Back in 2005, Anthony Fauci, who was already the director of the National Institute of Allergy and Infectious Diseases, presented the problem in a lecture to the Milbank Memorial Fund. “Infectious diseases accounted for about twenty-six per cent of the fifty-seven million deaths worldwide in 2002,” he said, deploring the persistence of HIV/AIDS, malaria, and tuberculosis. But, “faced with the choice of putting two hundred million dollars into a new area, will pharmaceutical companies make a product to combat an emerging microbe, for which there is an uncertain market, or will they develop a new Viagra or a better Lipitor?” No indictment was implied, at least not of individual companies, which have to answer to shareholders; the companies were behaving normally, which only makes the crisis more vexing. The challenge, Fauci suggested, calls for new approaches to producing vaccines not just for a moment of crisis but as part an ongoing, long-term process, and not just in the United States but internationally—in short, a radical breakthrough not only in biological science but also in financial engineering.

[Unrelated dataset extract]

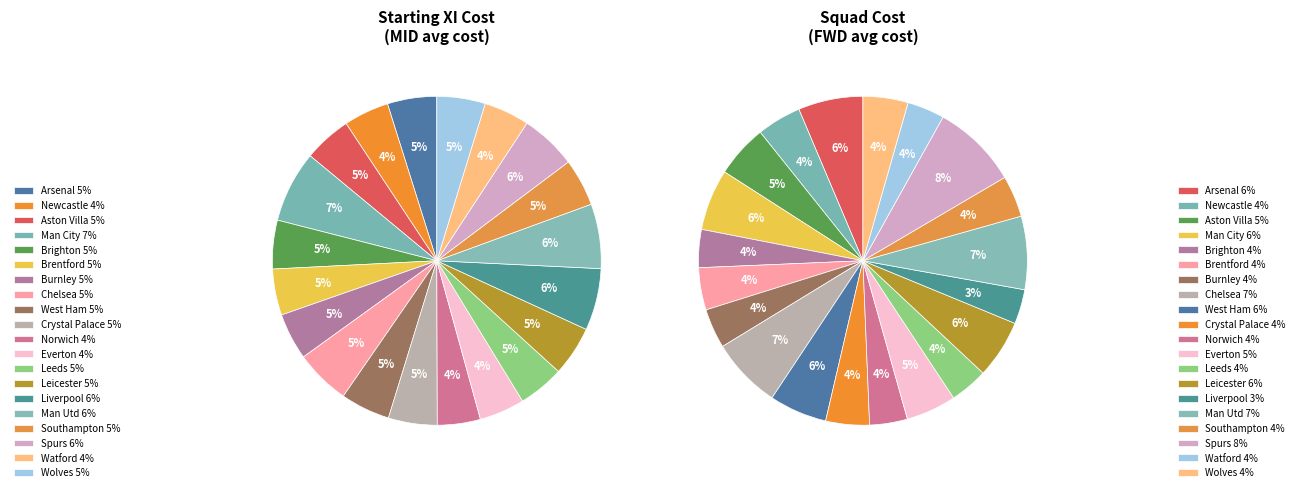

What is the total percentage of Spurs and Newcastle?

9.9%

Andrew W. Lo and Roger M. Stein have been making the same argument for much of the past decade at the Massachusetts Institute of Technology’s Laboratory for Financial Engineering. Lo, the lab’s founding director, was born in Hong Kong in 1960, and was raised by his mother, in Queens. He did a Ph.D. in economics at Harvard, research in advanced financial models at Wharton, and, by 2010, he had become an innovator in managing large asset funds. He was one of the original quants, applying advanced mathematics to devise complex financial products. Then, Lo told me, “Over a four-year period, six people that were close to me all died of cancer, including my mother. I thought that, somehow, knowing me was carcinogenic.” He couldn’t reconcile himself to the slack pace of finding new drugs, and, he said, “The more I studied this, the more I realized that finance actually plays a huge role in drug development—in many cases, way too big a role.” It also became clear to him that it would be possible to secure better, more efficient financing “just by taking some of the tools that we use routinely in financial-portfolio management and applying it to drug-portfolio management.”

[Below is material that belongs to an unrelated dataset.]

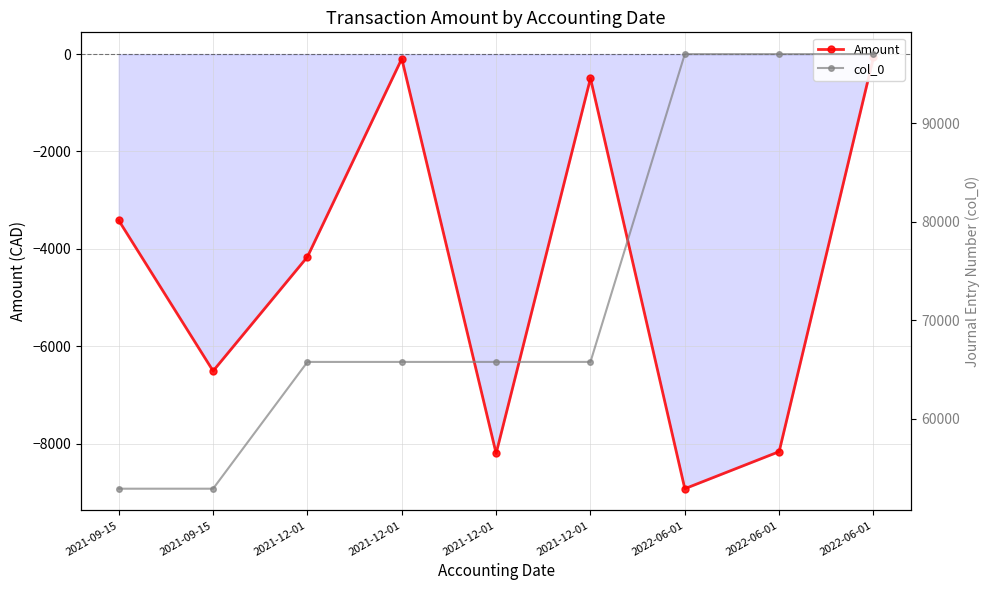

Is this an area chart (filled region under the line)?

No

Drugs are a risky business and, for equity investors hoping to eventually share in the profits, each stage of development presents an escalated risk. Lo reasoned that substantially lowering the risks, even if it meant correspondingly lowering the rewards, could attract investment instead from ordinary bond markets—that is, from managers of pension funds, university endowments, and sovereign-wealth funds, who control a great deal of money and generally invest in low-risk, low-return assets. He took the idea to Stein, an expert in risk management and machine learning whom he knew from various professional encounters. Stein currently teaches at New York University’s Stern Department of Finance, but at the time he was the president of the research lab at Moody’s, the bond-rating agency. As it happens, he had also been thinking about applying risk management to medical science, because his father, too, had cancer. “I thought at the time it was going to be a quick project, because the math didn’t sound complicated to me,” Stein said. “Had I understood how many different pieces have to come together for drugs to get developed—all the things I had to learn—I wouldn’t have thought it was going to be so quick.” (Their model was first published in 2012, in Nature Biotechnology, in a paper titled “Commercializing biomedical research through securitization techniques,” which they co-authored with José-María Fernández, who is now at Altamar Credit, in Spain. It was refined in a 2019 paper, “Funding Long Shots,” co-authored with the derivatives expert John Hull, of the University of Toronto, and published in The Journal of Investment Management.)